I am trying to fit a lightGBM regression model to my data, using quantile as the loss function, but the results are strange.
In particular, I want to estimate the median value of my response variable and its prediction intervals for different 1 - \alpha values. I am adapting the idea from this IBM Developer Article called Prediction intervals explained: A LightGBM tutorial. It is a tutorial for python, but it can be generalized for R.
The main idea is the following: if you want to find the 1 -\alpha% prediction interval for the median of the response variable, you need to run 3 different regressions with quantile loss:
- One regression for the 0.5 quantile
- One regression for the \alpha/2 quantile
- One regression for the 1 - \alpha/2 quantile
For example, to find the 95% prediction interval, you need to run these three regressions:
- One regression for the 0.5 quantile
- One regression for the 0.025 quantile
- One regression for the 0.975 quantile
However, the results of the predicted values I am obtaining are not what I was expecting. I'll not share my data here, but I was able to use penguins
data to show the problem I am facing. In the following code, I fit quantile regressions for every \alpha \in \{ 0.1, 0.2, 0.3, \ldots, 0.8, 0.9\}. I tried to keep it simple, without feature engineering, recipe specifications or resampling techniques.
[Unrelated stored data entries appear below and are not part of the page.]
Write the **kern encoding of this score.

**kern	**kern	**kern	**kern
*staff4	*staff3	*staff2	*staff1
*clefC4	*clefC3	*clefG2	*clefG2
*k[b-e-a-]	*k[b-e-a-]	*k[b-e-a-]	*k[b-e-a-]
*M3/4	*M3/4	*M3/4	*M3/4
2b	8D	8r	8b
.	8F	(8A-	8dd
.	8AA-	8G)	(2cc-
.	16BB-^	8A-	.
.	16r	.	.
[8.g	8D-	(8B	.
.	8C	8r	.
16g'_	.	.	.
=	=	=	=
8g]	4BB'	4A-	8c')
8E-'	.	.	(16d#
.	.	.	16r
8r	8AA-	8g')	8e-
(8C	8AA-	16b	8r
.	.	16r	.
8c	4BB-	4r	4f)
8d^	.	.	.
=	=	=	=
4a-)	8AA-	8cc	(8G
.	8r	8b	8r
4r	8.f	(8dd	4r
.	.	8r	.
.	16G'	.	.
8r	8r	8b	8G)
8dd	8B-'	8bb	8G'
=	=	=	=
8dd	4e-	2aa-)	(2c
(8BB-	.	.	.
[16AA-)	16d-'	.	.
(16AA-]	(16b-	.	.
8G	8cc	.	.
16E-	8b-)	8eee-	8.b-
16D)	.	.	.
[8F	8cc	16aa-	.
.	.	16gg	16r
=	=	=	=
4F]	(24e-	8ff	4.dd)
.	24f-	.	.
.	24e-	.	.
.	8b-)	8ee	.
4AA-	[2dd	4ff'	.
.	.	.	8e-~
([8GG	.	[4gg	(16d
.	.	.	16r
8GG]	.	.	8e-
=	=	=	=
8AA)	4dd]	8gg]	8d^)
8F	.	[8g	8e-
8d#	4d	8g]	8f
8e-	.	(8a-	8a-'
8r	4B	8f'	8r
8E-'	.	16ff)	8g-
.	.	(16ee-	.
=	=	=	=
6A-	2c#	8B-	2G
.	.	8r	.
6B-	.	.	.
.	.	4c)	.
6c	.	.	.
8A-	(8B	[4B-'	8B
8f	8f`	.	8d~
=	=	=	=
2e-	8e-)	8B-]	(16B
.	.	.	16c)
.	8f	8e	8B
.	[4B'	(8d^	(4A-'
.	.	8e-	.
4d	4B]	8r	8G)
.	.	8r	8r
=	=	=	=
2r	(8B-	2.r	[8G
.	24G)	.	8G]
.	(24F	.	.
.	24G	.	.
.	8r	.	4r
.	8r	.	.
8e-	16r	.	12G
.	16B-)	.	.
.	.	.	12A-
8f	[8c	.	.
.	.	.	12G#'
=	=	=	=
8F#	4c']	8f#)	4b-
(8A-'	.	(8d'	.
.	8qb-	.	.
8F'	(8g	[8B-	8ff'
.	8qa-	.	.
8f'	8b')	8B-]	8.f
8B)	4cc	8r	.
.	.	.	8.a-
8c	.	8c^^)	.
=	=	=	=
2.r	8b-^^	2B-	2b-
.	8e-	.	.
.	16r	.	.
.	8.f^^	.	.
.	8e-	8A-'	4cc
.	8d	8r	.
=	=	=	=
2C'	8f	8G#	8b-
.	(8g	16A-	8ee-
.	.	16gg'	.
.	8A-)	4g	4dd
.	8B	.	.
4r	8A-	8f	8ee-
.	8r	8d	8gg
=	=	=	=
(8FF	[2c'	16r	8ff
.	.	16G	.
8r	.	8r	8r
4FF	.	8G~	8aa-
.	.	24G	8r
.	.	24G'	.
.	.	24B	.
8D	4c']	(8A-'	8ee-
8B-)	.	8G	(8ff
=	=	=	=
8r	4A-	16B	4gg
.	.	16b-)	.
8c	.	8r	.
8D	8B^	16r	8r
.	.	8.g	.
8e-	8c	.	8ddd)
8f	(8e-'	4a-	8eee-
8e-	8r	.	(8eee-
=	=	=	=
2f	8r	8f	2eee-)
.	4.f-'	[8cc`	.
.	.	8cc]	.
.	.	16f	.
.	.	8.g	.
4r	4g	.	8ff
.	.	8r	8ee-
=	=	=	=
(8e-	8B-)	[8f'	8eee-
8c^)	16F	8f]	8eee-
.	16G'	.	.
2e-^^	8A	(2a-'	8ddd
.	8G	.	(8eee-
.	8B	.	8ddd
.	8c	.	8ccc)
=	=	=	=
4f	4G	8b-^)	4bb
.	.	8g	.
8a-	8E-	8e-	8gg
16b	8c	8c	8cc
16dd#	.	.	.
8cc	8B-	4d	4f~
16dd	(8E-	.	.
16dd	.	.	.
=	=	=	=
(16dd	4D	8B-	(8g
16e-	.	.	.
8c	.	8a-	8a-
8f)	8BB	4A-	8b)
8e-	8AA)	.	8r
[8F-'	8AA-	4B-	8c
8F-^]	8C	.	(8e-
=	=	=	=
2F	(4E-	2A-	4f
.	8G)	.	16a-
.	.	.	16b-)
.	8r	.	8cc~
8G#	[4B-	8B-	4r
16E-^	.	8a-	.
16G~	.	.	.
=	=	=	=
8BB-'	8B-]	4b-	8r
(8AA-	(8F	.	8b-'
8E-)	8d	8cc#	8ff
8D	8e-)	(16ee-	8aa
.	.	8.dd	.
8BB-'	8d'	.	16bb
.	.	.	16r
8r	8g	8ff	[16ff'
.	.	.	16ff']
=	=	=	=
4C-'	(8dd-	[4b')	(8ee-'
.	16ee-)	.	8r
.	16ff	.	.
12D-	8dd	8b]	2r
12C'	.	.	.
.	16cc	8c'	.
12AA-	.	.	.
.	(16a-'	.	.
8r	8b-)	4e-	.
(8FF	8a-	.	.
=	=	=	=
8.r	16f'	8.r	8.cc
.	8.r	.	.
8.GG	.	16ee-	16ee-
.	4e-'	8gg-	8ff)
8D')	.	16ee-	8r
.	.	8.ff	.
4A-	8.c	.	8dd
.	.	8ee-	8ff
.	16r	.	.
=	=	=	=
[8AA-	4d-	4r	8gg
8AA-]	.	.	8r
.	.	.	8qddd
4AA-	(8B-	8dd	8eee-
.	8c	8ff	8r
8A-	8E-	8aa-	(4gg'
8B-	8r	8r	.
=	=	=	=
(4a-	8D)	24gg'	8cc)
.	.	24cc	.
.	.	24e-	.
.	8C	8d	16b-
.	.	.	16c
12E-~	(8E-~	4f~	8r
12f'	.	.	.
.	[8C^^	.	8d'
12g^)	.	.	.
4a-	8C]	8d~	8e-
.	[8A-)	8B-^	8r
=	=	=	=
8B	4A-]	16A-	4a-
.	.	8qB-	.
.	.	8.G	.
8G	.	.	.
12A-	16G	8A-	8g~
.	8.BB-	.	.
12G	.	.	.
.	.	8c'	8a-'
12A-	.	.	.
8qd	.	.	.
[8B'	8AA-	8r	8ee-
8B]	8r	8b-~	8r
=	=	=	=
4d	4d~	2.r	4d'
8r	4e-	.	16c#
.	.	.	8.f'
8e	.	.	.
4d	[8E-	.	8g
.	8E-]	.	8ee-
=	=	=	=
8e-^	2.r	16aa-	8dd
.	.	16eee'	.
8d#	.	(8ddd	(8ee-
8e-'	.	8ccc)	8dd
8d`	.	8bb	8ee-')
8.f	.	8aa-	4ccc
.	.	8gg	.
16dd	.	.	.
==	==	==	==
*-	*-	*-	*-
Also, all regressions have the same number of tress, min_n and tree_depth, to make a fair comparison:
# packages needed
library(lightgbm)
library(tidymodels)
library(bonsai)
# seed for reproducibility
set.seed(1234)
# list to save my simulation results
result <- list()
# counter to update list position
i <- 0
# loop to fit quantile regressions for each
# alpha \in {0.1, 0.2, 0.3, ..., 0.8, 0.9}
for (j in seq(from = 0.1, to = 0.9, by = 0.1)) {
i <- i + 1
fit <-
boost_tree(trees = 100,
min_n = 10,
tree_depth = 3) |>
set_engine("lightgbm", objective = "quantile", alpha = j) |>
set_mode("regression") |>
fit(bill_length_mm ~ ., data = penguins)
result[[i]] <- tibble(j, predict(fit, new_data = penguins))
}
# transform the list in a tibble
final <- tibble(do.call(rbind, result))
# put the tibble in wide format for easier comparison
final |>
group_by(j) |>
mutate(row = row_number()) |>
pivot_wider(
names_from = j,
values_from = .pred
)
#> # A tibble: 344 × 10
#> row `0.1` `0.2` `0.3` `0.4` `0.5` `0.6` `0.7` `0.8` `0.9`
#> <int> <dbl> <dbl> <dbl> <dbl> <dbl> <dbl> <dbl> <dbl> <dbl>
#> 1 1 37.7 38.6 38.9 39.0 39.2 39.1 40.0 40.7 40.7
#> 2 2 35.6 36.0 36.5 37.4 37.6 37.9 39.3 39.5 39.7
#> 3 3 35.9 35.8 36.6 38.0 39.2 39.7 40.1 40.3 40.2
#> 4 4 34.0 36.2 36.6 36.4 36.5 37.0 37.6 39.0 38.6
#> 5 5 34.8 35.9 36.1 36.7 37.5 38.4 38.4 38.1 40.3
#> 6 6 37.2 36.8 37.7 38.4 39.3 39.4 40.4 39.5 43.0
#> 7 7 35.8 37.0 37.5 38.3 38.6 38.9 40.4 40.7 41.3
#> 8 8 37.0 39.2 39.3 40.7 40.6 41.1 41.4 41.8 42.7
#> 9 9 35.9 35.8 36.3 37.8 38.4 39.1 38.9 39.9 40.2
#> 10 10 36.0 35.6 37.2 37.8 38.9 39.0 40.3 40.0 45.1
#> # ℹ 334 more rows
Notice the first line in my output, in particular the estimated values for the following quantiles:
- 0.4: 39.0
- 0.5: 39.2
- 0.6: 39.1
How so? As far as I understand, these values should be monotonic. The estimated value for the quantile 0.6 should be larger than the estimated value for the quantile 0.5.
Something similar occurs in line 3:
- 0.7: 40.1
- 0.8: 40.3
- 0.9: 40.2
Here, the estimated value for the quantile 0.9 should be larger than the estimated value for the quantile 0.8.
These are only two examples. This is happening in many more lines in this dataset prediction, as anyone can see.
In my real dataset, the one I didn't share, sometimes I have 80% prediction intervals wider than 95% prediction intervals. Or the estimated value for the 0.5 quantile is outside the 90% prediction interval, for example.
What could be happening in my modeling? Am I misunderstanding the quantile loss function for the lightGBM? Am I implementing something wrong in the code above (and, therefore, in my real code as well)? Is this something one would expect from the quantile loss function for the lightgbm
package? Should I search different hyperparameters for each regression I run?